How Do You Spell “Psychotic”?

Those of you who know me, understand that I have a – shall we say, “unique” sense of humor. Everything and anything is fair game and fuel for jokes – a little (lot!) more difficult in this current social climate, but we’ll leave that topic for another day. As my mom would say, “if you can’t say something nice…”

But I digress. We were talking about my sense of humor. One of my favorite jokes is to pretend to be stupid and misuse a word. For example – I’ll say, “I just seem to know things in advance! I’m – what do you call it – psychotic!” Most people laugh.

I did that joke on my then-boss one day, all wide-eyed, exaggerated, innocence.  Then I kind of laughed, to reinforce that I was just kidding. Because he didn’t join in the laughter. Tough audience, I thought. After all, he was an intelligent man and should have understood that I was joking. Right?

He didn’t. Instead, he looked at me with some concern and said (lowering his voice so others wouldn’t hear him correcting me) – “I think you mean psychic.” Of course I felt bad when people in the vicinity laughed at him. He was being kind, after all. And that’s when I learned – not all people, intelligent or otherwise, have a sense of humor.

This man was an excellent boss and an accomplished public speaker. He was one of those guys who would tell a joke to “warm up the audience”. It would be one of those jokes he’d found online when he researched “jokes to use when giving a speech.” He was a researcher, a highly logical thinker. But he was never just – silly. I felt sorry for him. And I realized – humor is a gift. Like being able to sing (on key), not everyone is born with it.
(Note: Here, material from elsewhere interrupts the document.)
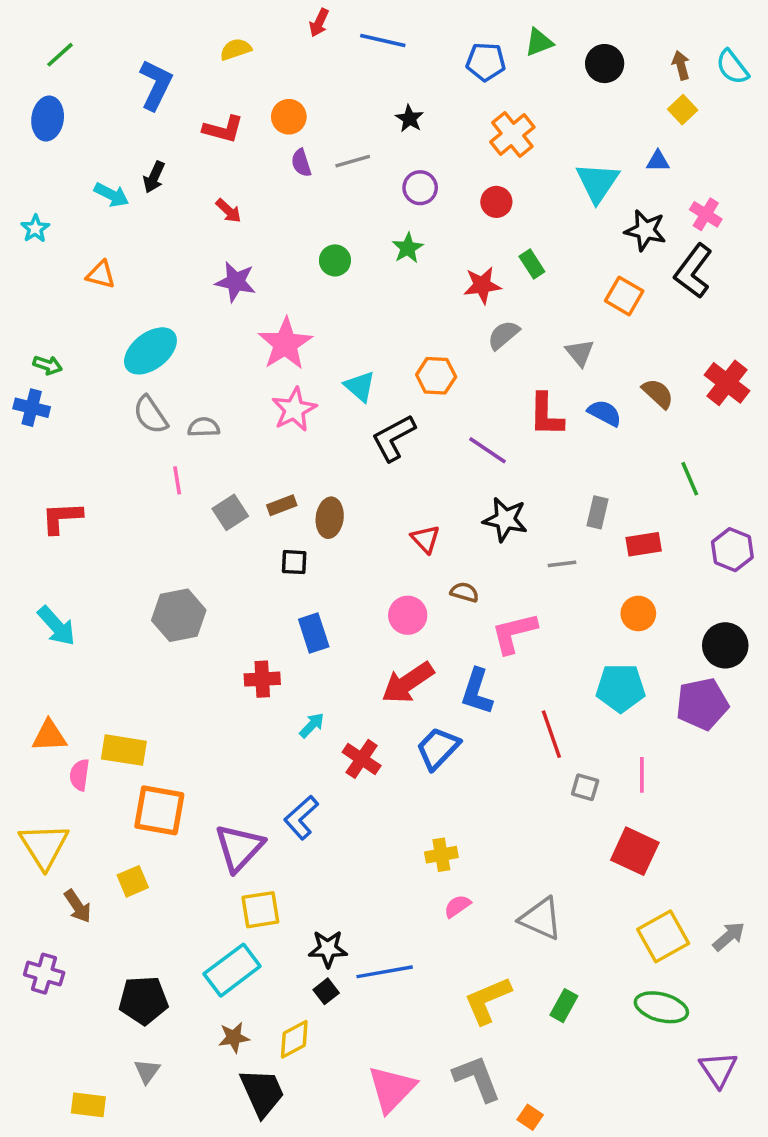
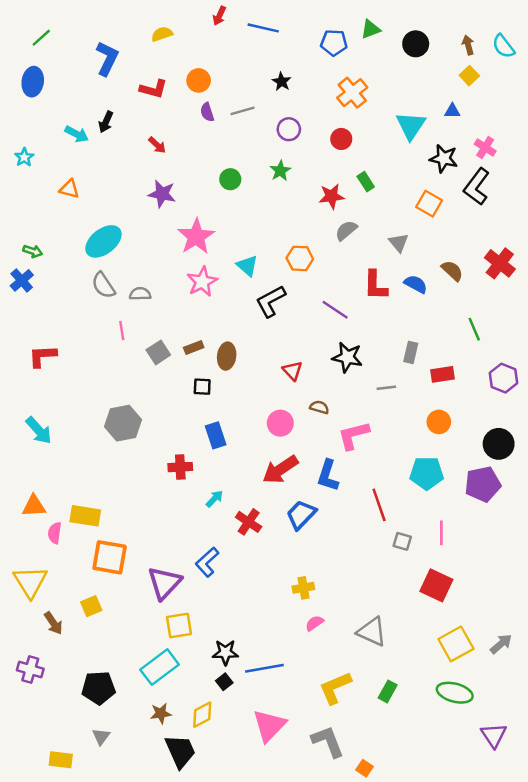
blue cross: (32, 408) -> (22, 280), turned 35
pink triangle: (392, 1089) -> (269, 726), moved

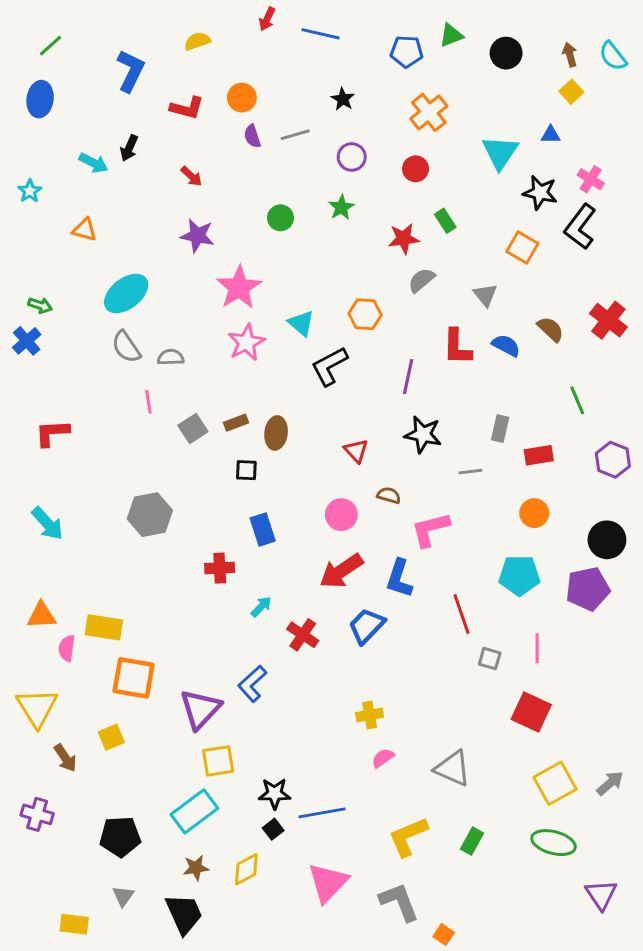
purple line: (335, 310) -> (408, 377), turned 68
black trapezoid: (180, 751) -> (184, 914), moved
I’ve always tried to make people laugh. I have done it to lessen tense situations. Like the time I was sitting in a room full of job applicants. No one spoke. We were all there for the same job. But everyone was furtively checking out their competition. It was awkward. And I hate awkward silences. I just have to break them. It’s like an obsession. So I smiled and uttered one of my stock lines – “I suppose you’re wondering why I called you all here today…”

The response was – mixed. Some people laughed and relaxed. Some people stared at me nervously, wondering if I was the interviewer and had been observing them for the last 15 minutes. Some people just stared at me for a second, then went back to pretending to be interested in reading a magazine or fiddling with their phones. As for me, I laughed and said, “just kidding! Doesn’t the suspense make you nervous?” Again, there were mixed reactions. But no one really relaxed enough to just sit and chat.

I’ve tried that same line on other groups of people. It had a totally different reaction among a group of people who were waiting for a training class. We were all there for the same reason. And we weren’t competing for a job. Big difference in the reactions. We were all still a bit nervous, starting a new position. But we were already members of a team. So the atmosphere was a lot different. Both situations were interesting studies of human nature.

When I was a retail manager, I frequently used humor to help my team relax and feel comfortable with each other. It’s a powerful tool. I also used humor to bond with co-workers and help them relax and feel comfortable with me.

One day, a co-worker asked me for the spelling of a word. They knew I was a writer and automatically assumed that comes with a built-in dictionary and grammar text (oh, if they only knew!). The woman asked me, “how do you spell psychotic?” (it was a customer service job which, if you’ve ever worked one, should need no explanation. But again, that’s a topic for another day.)

What did I say? My response should come as no surprise….I said  – “C-R-A-Z-Y”. And we all laughed.